Bacaan untuk Ditelaah:

Dulu ketika masih kecil, seperti kebanyakan
anak-anak lainnya dikampungku, aku selalu ikut Bapak dan Ibuku bekerja di ladang
atau di sawah, bahkan sampai menamatkan SMP-ku, sepulang sekolah aku langsung
menyusul kedua orangtuaku ke sawah atau ke ladang.
Suatu
ketika aku membantu bapak menanam jagung. Bapak mencangkul tanah, membuat
lubang kira-kira 10 cm, lalu tugasku meletakkan benih jagung didalam lubang tersebut
dan kemudian menutupnya dengan tanah. Bukan 100 m2 tanah yang mau
ditanami jagung, tetapi 1Ha bahkan lebih. Memandang luasnya tanah yang mau
ditanami, hatiku pun gundah…. Kapan aku bermain? Tetapi aku tak punya pilihan
selain menanam jagung, karena dalam hal bekerja, bapakku tak mengenal istilah
demokratis, rumusnya pasti : Mulai à kerjakan sampai selesai,
kalau perlu sampai malam.
Sebagai anak-anak ini menggusarkanku, lalu aku
berfikir, tentulah pekerjaan ini akan cepat selesai bila benih jagung ini cepat
habis, maka setiap lubang aku jatuhkan benih sampai penuh. Bapak kemudian
memeriksa pekerjaanku dan mengatakan bahwa jagung enggak bisa tumbuh baik bila
terlalu sesak dalam satu lubang, cukup menjatuhkan 3-4 butir benih jagung dalam
satu lubang. Eeehh, aku harus mengambil kembali benih-benih yang terlanjur
kujatuhkan kedalam lubang itu dan menyisakan hanya 4 butir jagung untuk setiap
lubang, …. Dan ini memperlambat pekerjaanku saja.
Bapakku
sudah jauh kedepan membuat lubang menggunakan cangkulnya, aku mengikuti dari
belakang, menjatuhkan benih dan menutupnya dengan tanah dengan cara
menggeserkan tanah menggunakan kakiku dan kemudian menginjaknya. Terlalu lama
menunduk membuat tengkukku pegal, sementara dikejauhan aku melihat serombongan
anak-anak lain bermain, aku menangis….aku juga ingin bermain.
Secepat kilat kujatuhkan benih-benih itu 3-4
butir, menggeserkan tanah sekenanya. Kembali bapak memeriksa pekerjaanku, lalu
beliau memanggilku dan mencontohkan bagaimana cara menutup suatu lubang yang
sudah dijatuhi benih jagung dengan sempurna. Ku coba menawar, kenapa harus
ditutup dengan tanah? Bukankah itu memperlambat pekerjaanku saja? Tapi bapak
menjelaskan setidaknya 3 alasan kenapa bibit jagung itu harus ditutup dengan
tanah
1. Ayam, tikus akan mencuri
dan memakan benih-benih itu bila dibiarkan tergeletak saja dipermukaan tanah
2. Benih-benih itu akan
kering kerontang terjemur sinar matahari dan tak mungkin tumbuh lagi
3. Jagung itu harus
menanggung beban tanah yang menimpanya supaya lembab untuk bias bertunas dan
bertumbuh dengan sempurna.
Ketika dewasa, terkenang olehku peristiwa itu.

Data yang Diberikan:
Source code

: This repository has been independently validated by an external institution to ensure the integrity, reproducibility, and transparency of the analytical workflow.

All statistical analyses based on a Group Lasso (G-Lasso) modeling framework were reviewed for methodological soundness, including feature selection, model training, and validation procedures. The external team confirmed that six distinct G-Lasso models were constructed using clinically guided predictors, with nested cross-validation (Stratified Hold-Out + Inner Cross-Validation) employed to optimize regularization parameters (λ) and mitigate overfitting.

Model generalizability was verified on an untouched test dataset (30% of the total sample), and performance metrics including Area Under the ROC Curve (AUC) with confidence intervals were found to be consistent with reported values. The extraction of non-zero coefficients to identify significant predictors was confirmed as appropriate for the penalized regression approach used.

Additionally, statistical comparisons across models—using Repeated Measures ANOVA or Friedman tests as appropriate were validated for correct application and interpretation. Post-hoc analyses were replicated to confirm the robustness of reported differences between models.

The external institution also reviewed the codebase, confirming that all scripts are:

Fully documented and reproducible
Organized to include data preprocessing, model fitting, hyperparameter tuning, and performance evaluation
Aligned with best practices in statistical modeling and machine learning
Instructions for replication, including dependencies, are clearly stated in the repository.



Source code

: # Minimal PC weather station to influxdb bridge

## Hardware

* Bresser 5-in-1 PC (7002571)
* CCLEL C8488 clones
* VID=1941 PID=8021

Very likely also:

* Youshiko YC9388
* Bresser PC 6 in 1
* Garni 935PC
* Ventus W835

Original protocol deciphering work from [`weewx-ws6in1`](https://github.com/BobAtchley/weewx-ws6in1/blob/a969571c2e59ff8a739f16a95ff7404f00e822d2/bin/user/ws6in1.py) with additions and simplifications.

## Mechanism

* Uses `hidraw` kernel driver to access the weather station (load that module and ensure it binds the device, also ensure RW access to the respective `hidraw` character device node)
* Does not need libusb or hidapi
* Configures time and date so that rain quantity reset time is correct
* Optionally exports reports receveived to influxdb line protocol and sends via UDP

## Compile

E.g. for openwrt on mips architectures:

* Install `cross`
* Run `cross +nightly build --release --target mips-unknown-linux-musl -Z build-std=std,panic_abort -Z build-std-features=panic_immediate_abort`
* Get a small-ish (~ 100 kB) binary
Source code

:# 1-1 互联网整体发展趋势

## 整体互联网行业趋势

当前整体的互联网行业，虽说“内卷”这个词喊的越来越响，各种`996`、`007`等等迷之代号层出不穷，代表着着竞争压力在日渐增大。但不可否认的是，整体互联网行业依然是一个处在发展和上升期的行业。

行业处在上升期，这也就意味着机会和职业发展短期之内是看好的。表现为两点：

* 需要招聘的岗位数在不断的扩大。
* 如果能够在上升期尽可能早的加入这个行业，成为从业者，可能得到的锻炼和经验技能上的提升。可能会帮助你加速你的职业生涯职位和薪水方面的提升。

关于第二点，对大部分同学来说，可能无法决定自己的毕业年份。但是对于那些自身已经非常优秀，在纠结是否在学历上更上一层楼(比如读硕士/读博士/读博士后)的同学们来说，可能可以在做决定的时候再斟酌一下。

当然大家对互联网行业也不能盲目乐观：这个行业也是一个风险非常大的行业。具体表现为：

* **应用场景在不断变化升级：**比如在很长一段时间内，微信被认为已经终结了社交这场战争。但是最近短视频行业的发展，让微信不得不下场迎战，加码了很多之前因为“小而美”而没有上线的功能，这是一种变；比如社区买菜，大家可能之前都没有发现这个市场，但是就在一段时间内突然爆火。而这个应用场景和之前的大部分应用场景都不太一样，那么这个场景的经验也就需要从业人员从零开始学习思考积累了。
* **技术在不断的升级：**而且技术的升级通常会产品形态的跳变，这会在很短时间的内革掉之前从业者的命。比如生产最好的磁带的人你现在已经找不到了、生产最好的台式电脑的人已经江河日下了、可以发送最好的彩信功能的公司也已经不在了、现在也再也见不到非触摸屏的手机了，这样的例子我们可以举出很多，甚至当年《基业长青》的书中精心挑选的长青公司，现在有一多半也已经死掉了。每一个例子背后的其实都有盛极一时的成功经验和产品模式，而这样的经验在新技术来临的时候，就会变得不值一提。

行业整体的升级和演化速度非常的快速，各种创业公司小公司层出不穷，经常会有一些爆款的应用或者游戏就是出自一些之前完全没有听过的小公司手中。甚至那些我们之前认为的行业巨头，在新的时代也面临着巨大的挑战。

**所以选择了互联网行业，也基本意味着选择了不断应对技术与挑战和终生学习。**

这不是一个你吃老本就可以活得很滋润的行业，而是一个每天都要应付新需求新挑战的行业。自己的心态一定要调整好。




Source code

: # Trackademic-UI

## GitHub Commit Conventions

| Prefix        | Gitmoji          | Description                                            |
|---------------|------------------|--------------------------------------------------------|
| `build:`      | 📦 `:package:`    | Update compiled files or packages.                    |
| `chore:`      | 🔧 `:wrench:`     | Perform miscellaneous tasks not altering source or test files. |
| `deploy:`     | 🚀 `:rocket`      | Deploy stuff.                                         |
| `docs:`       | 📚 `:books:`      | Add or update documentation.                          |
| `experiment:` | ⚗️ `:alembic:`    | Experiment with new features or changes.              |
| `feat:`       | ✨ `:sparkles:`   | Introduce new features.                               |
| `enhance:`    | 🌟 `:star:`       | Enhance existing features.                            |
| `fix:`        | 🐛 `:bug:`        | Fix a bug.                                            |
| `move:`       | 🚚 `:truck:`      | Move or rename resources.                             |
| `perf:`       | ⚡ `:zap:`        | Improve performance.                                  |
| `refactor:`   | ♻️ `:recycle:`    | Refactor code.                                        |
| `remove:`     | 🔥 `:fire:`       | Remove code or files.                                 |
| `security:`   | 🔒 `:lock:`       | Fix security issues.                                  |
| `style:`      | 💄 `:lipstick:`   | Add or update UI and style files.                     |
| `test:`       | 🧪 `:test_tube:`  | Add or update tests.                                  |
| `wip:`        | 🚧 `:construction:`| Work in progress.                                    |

Tugas Kerja 1:
Jawablah pertanyaan berikut berdasarkan bacaan tentang menanam jagung.
(a) Kira-kira berapa dalam lubang yang dibuat Bapak dengan cangkulnya?
(b) Menurut Bapak, berapa butir benih jagung yang cukup dijatuhkan dalam satu lubang?
(c) Hewan apa saja yang disebut akan mencuri dan memakan benih bila benih dibiarkan di permukaan tanah?
Tugas Kerja 2:
Tuliskan lanjutan bacaan tentang menanam jagung itu, dimulai sesudah kalimat terakhirnya.
Catatan di atas tidak diperlukan untuk mengerjakan tugas.

Jawaban Tertulis 1:
(a) Kira-kira 10 cm.
(b) 3-4 butir.
(c) Ayam dan tikus.

Jawaban Tertulis 2:
Filosofi benih jagung itu sama persis dengan peristiwa-peristiwa dalam
kehidupan manusia. Kita tak bisa bertumbuh dengan sempurna, baik secara emosi,
spirit dan sosial apalagi secara fisik bila terlalu berkompetisi memperjuangkan kebutuhan dan keinginan
hidup. Kugaris bawahi kata terlalu
karena kita akan menjadi egois dan tumbuh kerdil bila terlalu berkompetisi,
walau kita juga tak mungkin hidup sendirian. Hidup yang sempurna perlu tatanan
dan tuntunan.
Tanah
yang menutupi benih jagung sama seperti masalah, kepelikan hidup, beban yang
harus dipikul setiap orang. Tanpa beban, tanpa adanya masalah,kita mungkin
tidak merasa penting memiliki cita-cita dan impian, bahkan cita-cita dan impian
dengan begitu mudah akan terkubur bila tidak ada beban yang dipikul, sama
seperti benih jagung yang begitu gampang dimakan ayam bila diletakkan saja
diatas permukaan tanah.
Impian hidup, semangat, motivasi akan menguap
dan mati begitu saja bila manusia tak memikul kepelikan hidup seperti benih
jagung yang kering kerontang terpapar panasnya matahari. Kita membutuhkan
sebuah tantangan hidup untuk tetap membuat kita dilembabkan oleh inspirasi…. Karena
inspirasi adalah nyala api yang membakar semangat dan motivasi.
Ide-ide
baru, tanggung jawab, kemampuan-kemampuan baru, bakat-bakat tersembunyi bahkan
talenta manusia tidak akan berkembang bila kita tidak dibebani dengan tantangan
dan masalah dalam hidup, bagaikan benih jagung yang takkan bertunas bila tidak
menanggung beban tanah yang melembabkannya.
Betapa
rindunya dengan masa-masa itu.
Berkali-kali profesorku di Universitas
dikalahkan oleh bapak dalam hal mengajarkan memuliakan kehidupan. Bahkan
melalui butiran-butiran benih jagung dan tanah yang kotor, bapak begitu sukses
mengajariku untuk survive dalam menghadang masalah yang datang.
Bahwa
masalah bukanlah kiamat yang mengakhiri kehidupan, tetapi masalah adalah ujian
pendewasaan. Kita harus belajar dari setiap masalah dan kita akan naik kelas
kelas sesudahnya. Tidak ada istilah tinggal kelas dalam kehidupan bila kita
mampu mengambil pelajaran positif dalam setiap kepelikan hidup, karena masalah adalah Vital Sign dalam hidup, ada masalah berarti ada kehidupan, yang penting adalah
PAKAILAH TALENTAMU DENGAN KREATIF.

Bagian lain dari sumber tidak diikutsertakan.